Some context: Been waiting for this to come out for a while! Main innovation is leveraging RosettaFold (protein folding neural net) to generate protein backbones via diffusing in 3D space! From backbones, we can generate sequences that would fold into said structures via sequence design algorithms (check out: proteinMPNN, Rosetta FastDesign).

In terms of applications: This is super relevant for our ability to create strongly binding protein binders (ex timely creation of proteins that bind to virus spike proteins), and designing enzyme from scratch!

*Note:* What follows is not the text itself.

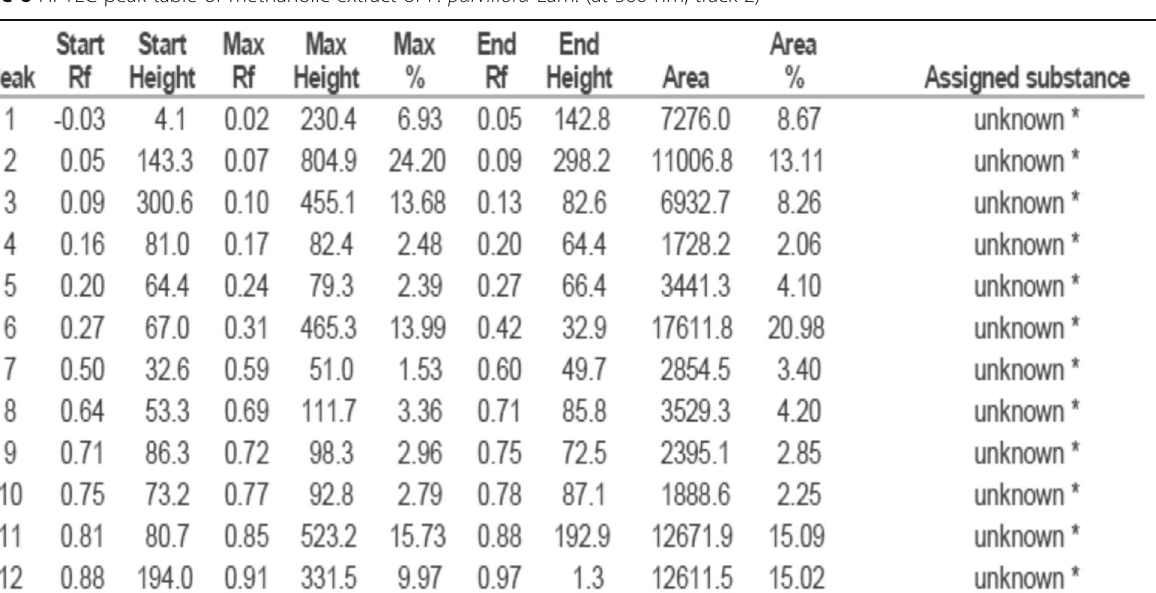
Table 6 HPTLC peak table of methanolic extract of F. parviflora Lam. (at 366 nm, track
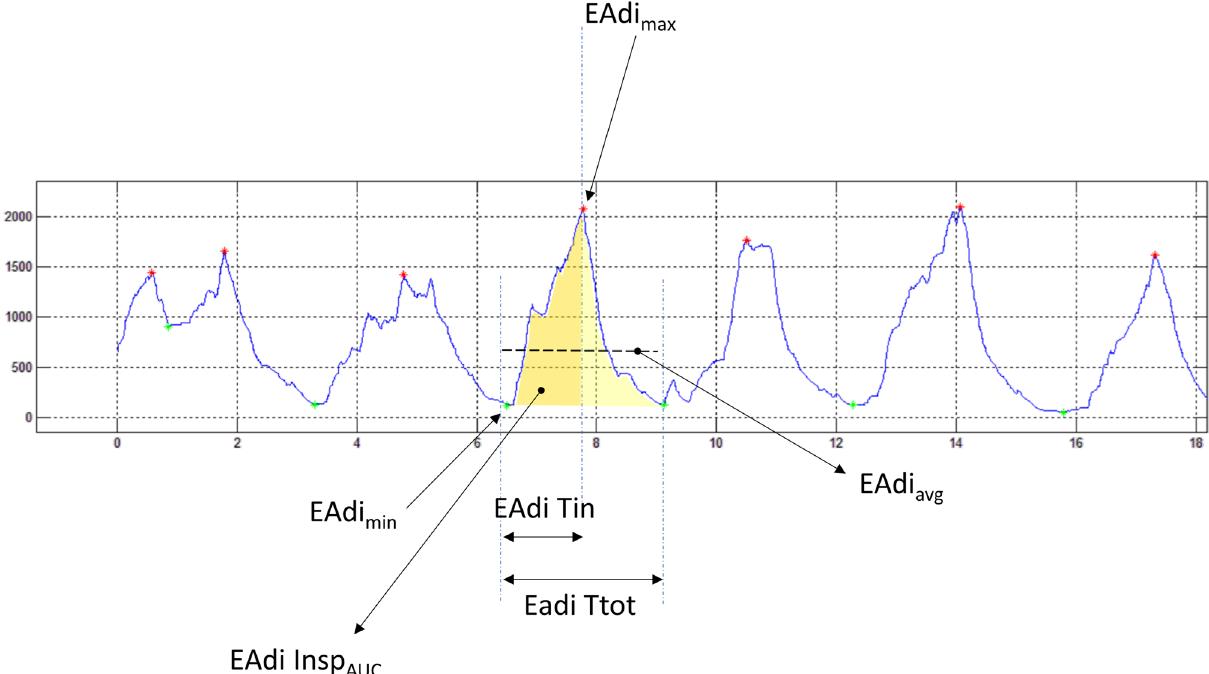
Figure 4. Matlab automatic EAdi analysis. EAdi electrical diaphragm activity, EAdi max peak electrical diaphragm activity, EAdi min electrical diaphragm activity, EAdi Insp AUC electrical diaphragm activity area of the inspiratory phase, EAdi Tin inspiratory time derived from electrical diaphragm activity, EAdi Ttot total respiratory time derived from electrical diaphragm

Prior methods suffered from much lower success rates for generating “good” backbone structures. Extremely exciting!! If you want to learn more, check out the Baker group at UW!

1 comments

So in essence, if I understand correctly, instead of generating Balenciaga Pope or arrested Trump fake images, we can now dream up fake protein things which may actually be viable for whatever purpose if synthesized in the real world?
Dreaming up a static three dinensional structure does not guarantee that it is stable in a given environment, or that production of this structure in a lab is viable. A huge problem in the space is protein folding–concerned with figuring out how you get from an unfolded linear string of amino acids to this three dimensional structure.

Folding takes into account many variables, and a big chunk of current experimental structure determination is concerned with controlling/adjusting these variables.

So this dreaming up will provide a potential “quicker way” into what a folded protein might look like, but it will not guarantee you that humanity knows how to actually produce it in the real-world.

Disclaimer: someone correct me if I’m wrong. I might be rusty on the latest developments, as I’ve left the field after my PhD.

Indeed there are many pitfalls between a protein sequence and something useful to humanity, but there is reason to believe the technique is capable of generating such proteins:

1) In the paper they express several of their designs and show stability via circular dichroism experiments. They also show size exclusion chromatography results indicating some of the proteins are of the expected size and are not aggregating.

2) Since RFDiffusion and ProteinMPNN, which generates the actually amino acid sequence, are trained using Protein Data Bank (PDB) data, it's reasonable to presume the predicted proteins will be well behaved. To solve a protein structure via say X-ray crystallography, EM, or NMR and deposit it into the PDB requires bucket loads of stable protein. I used several grams of recombinant protein for a X-ray structure I solved. Since the ML models are trained on well behaved proteins, I can believe the generated proteins will also be well behaved.